Directions.
A – Output the passage from the comments on the sinner's prayer, starting at "It is safer" and ending at "it merits repeating.".
B – In the comments on the sinner's prayer, what did the writer of Comment #2 fear would happen if the words weren't said exactly right?
C – Summarize the comments on the sinner's prayer in two sentences.

Supplied text.
- - - - -
It seems to me that the “sinner’s prayer” is often times used for assurance that me and the person I’m trying to convert are on the same page; that I can rest assured that they’ve said the magic words that open the gates to paradise; and even more, that one more person agrees with how it’s done so that I have a defense against my doubts, an argument against that buried human instinct that would admit that God is Other and His ways continue to be His Ways… In other words, it seems to me that the “sinner’s prayer” is often about me and my fears, not the love of a person.
It is safer for us to have a conversation, especially about faith, if you and I can agree on the basics before we begin. Anne Lamont ventures out from safety — the kind we think we need — when she says her version of the words. I bet she’s better off. Not perfect, not tidy, but better off. And her stories challenge us to experience more life away from the safety net.
Comment #2
I’ve shared this with some RUF people before, but I think it merits repeating.
I grew up in the church, and not infrequently, at the end of the service the pastor would invite “anyone out there who is not a Christian” to say the sinner’s prayer along with him. I would repeat it in my head every time, being careful to get every word and intonation correct. I was terrified that if I didn’t get the words exactly right that I would be on my way to hell. What a relief to get a little older and realize that it had to do with *belief* rather than word for word repetition.
- - - - -
Given records.

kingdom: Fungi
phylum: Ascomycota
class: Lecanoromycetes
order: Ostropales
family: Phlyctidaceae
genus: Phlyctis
- - - - -
Responses to the exercise.
A –
It is safer for us to have a conversation, especially about faith, if you and I can agree on the basics before we begin. Anne Lamont ventures out from safety — the kind we think we need — when she says her version of the words. I bet she’s better off. Not perfect, not tidy, but better off. And her stories challenge us to experience more life away from the safety net.
Comment #2
I’ve shared this with some RUF people before, but I think it merits repeating.

B – That they would be on their way to hell.

C – The first comment argues that the "sinner's prayer" is often used for the speaker's own assurance and as a defense against doubt rather than out of love for a person, and it credits Anne Lamont with venturing out from safety when she says her version of the words. The second comment recalls silently repeating the prayer in church out of fear that getting any word wrong meant going to hell, and the relief of later realizing that it had to do with belief rather than word-for-word repetition.